A few years ago Suburban Columbus was the best overall area (multiple leagues.) Cleveland has had a resurgence. (Witness the fall of St Iggy, the other teams have gotten better, including public schools like Mentor, and Valley Forge.
Northwest Ohio has always been an anomaly; twenty percent of Toledo and suburban football has always been really tough. The rest has been very pedestrian. And Northwest Ohio has had some incredible programs in some of the outlying communities. Patrick Henry, Fostoria, Clyde, Tiffin, all come to mind. (Fostoria in their heyday with Woodson and crew as Division II or III in Ohio, could have competed anywhere in the country!)
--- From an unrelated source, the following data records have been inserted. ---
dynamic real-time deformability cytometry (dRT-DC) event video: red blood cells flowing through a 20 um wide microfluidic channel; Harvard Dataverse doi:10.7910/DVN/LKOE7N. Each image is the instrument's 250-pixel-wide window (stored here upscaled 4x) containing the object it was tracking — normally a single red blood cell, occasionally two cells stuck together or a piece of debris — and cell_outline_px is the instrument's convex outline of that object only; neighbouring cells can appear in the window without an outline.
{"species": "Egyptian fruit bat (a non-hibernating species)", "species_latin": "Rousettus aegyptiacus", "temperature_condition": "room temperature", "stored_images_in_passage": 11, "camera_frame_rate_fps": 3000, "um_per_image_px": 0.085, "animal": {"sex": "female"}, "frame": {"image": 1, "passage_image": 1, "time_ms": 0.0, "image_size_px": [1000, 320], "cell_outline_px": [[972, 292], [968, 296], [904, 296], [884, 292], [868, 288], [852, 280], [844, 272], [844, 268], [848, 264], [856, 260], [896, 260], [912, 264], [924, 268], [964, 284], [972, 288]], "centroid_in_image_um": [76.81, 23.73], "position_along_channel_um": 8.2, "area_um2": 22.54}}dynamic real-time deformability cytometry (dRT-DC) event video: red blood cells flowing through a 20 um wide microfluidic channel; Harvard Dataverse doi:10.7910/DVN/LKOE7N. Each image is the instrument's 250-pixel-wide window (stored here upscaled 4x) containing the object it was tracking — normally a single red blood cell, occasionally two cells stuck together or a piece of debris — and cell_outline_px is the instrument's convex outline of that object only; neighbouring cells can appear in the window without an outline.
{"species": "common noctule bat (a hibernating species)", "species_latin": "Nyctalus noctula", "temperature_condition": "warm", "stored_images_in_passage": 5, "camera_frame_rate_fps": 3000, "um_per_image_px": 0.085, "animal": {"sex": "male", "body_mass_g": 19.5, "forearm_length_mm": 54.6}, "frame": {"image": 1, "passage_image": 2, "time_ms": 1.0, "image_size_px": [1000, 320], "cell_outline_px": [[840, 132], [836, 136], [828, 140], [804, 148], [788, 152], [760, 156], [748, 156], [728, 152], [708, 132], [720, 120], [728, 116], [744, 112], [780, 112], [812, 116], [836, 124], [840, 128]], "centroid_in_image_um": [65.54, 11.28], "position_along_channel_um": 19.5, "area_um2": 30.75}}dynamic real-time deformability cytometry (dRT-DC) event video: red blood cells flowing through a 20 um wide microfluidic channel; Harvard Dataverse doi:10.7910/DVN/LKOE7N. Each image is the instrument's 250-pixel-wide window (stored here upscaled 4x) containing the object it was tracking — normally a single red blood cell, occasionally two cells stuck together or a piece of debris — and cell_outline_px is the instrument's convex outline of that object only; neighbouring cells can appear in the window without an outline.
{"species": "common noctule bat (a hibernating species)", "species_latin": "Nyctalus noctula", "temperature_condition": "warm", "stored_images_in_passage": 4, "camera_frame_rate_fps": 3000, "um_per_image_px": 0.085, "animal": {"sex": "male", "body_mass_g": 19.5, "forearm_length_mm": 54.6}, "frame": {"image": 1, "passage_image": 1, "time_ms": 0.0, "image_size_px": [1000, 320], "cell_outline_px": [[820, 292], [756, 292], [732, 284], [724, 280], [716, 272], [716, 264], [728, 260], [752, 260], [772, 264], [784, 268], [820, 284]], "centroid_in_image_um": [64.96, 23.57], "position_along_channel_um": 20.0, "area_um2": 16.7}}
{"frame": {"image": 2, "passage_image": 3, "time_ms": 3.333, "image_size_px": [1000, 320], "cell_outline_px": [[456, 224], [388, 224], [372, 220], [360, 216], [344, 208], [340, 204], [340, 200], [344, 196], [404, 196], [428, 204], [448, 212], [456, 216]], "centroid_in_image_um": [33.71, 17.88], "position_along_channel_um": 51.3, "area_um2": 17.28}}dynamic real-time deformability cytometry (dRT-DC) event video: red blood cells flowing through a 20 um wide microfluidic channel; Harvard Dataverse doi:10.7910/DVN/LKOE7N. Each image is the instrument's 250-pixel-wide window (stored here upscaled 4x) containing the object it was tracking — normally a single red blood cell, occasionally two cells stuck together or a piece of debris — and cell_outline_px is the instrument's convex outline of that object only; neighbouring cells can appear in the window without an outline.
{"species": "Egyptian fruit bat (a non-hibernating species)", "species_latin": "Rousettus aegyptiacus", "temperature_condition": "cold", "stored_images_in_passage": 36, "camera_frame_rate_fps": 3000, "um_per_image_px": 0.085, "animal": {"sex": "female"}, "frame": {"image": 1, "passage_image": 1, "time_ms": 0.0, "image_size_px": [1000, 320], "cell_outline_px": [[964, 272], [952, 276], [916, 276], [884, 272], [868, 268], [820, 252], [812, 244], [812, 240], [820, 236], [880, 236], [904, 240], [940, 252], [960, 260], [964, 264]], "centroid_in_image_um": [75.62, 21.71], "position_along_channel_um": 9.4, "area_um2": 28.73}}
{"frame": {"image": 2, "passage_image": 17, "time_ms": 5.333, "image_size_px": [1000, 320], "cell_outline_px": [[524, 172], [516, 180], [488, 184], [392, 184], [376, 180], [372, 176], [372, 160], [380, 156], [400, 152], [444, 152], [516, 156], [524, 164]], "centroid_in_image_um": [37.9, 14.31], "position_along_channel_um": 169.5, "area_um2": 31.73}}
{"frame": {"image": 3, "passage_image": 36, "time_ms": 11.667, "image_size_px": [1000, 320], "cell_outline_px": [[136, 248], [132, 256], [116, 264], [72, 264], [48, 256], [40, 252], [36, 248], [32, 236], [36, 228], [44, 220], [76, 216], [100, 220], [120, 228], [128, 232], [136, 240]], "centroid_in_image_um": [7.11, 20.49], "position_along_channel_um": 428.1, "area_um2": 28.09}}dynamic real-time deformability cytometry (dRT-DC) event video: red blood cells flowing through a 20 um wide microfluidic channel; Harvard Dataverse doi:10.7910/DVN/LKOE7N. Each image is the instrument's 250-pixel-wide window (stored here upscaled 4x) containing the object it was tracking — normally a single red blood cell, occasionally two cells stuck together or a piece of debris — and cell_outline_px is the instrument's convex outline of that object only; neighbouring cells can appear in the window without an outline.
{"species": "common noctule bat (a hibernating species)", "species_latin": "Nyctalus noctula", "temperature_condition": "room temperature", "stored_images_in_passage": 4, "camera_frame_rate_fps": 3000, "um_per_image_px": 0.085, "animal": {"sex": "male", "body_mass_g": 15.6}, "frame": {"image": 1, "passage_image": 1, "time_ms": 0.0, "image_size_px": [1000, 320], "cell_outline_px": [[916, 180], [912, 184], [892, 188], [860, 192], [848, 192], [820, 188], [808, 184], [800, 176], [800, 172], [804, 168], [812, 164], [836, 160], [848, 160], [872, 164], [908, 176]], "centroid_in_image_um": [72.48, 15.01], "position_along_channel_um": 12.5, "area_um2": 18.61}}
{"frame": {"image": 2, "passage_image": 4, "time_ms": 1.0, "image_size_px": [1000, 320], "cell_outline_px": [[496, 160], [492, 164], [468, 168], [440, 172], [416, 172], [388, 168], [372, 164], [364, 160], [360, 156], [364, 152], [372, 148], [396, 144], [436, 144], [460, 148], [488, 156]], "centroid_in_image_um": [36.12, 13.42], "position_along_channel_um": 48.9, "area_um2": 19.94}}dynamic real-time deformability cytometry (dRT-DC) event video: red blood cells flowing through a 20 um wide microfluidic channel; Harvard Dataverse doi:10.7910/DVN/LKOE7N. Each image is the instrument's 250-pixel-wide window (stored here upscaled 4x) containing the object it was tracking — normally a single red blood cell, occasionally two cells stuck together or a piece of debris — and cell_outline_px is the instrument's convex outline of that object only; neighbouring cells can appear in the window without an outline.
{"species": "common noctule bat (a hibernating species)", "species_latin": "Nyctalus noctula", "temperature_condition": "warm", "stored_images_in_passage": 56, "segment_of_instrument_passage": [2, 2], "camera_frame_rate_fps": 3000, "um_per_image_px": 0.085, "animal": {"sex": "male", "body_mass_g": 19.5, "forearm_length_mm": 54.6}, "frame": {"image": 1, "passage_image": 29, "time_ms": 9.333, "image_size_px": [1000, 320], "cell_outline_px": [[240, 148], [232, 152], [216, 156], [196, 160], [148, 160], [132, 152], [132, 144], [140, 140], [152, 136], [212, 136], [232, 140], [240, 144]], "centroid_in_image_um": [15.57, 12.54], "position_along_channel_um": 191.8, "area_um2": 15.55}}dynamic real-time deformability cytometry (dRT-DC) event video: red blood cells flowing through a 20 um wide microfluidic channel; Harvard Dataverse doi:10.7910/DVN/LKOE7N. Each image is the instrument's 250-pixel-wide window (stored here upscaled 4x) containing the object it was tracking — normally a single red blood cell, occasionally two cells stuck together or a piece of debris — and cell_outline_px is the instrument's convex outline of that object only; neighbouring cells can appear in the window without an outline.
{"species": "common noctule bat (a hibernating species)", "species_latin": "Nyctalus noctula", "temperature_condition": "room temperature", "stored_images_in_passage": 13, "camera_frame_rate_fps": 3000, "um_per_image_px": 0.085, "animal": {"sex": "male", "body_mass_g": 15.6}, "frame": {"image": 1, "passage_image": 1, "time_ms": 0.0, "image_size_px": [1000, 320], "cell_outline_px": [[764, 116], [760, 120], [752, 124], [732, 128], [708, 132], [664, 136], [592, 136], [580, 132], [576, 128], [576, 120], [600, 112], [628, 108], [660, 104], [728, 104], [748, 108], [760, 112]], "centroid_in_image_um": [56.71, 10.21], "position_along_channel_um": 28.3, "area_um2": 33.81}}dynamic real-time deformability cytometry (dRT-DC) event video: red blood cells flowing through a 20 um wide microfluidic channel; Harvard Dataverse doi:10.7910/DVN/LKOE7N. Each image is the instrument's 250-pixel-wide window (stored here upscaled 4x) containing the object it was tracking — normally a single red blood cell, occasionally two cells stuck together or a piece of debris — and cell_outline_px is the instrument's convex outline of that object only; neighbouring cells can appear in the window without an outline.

From my era where NWO football became too diffuse, the schools apparently learned their lesson. (I don't seriously believe that this was any more than school districts planning with their resources.) But schools have become more concentrated. Some schools like Central Catholic have had a resurgence. The fact is when you look at the quarter finalists in the top three divisions in the state, they have more than the (population percentage share from NWO). But it is much sparser and smaller than all other parts of the state. With Cleveland-Akron to the east, Columbus metro to the central and south, and Cinci-Dayton to the southwest. The only large city in NWO is Toledo, #5 in Ohio, behind Dayton, just ahead of Akron.
I think over-all the other major metro areas as a whole are always better than NWO. But the toughest teams from NWO fare well against the top teams from almost anywhere else in the state.
Thus says the Black Swamp Fianna. Sort of the NWO Mafia. (There is a reason NWO was settled last.)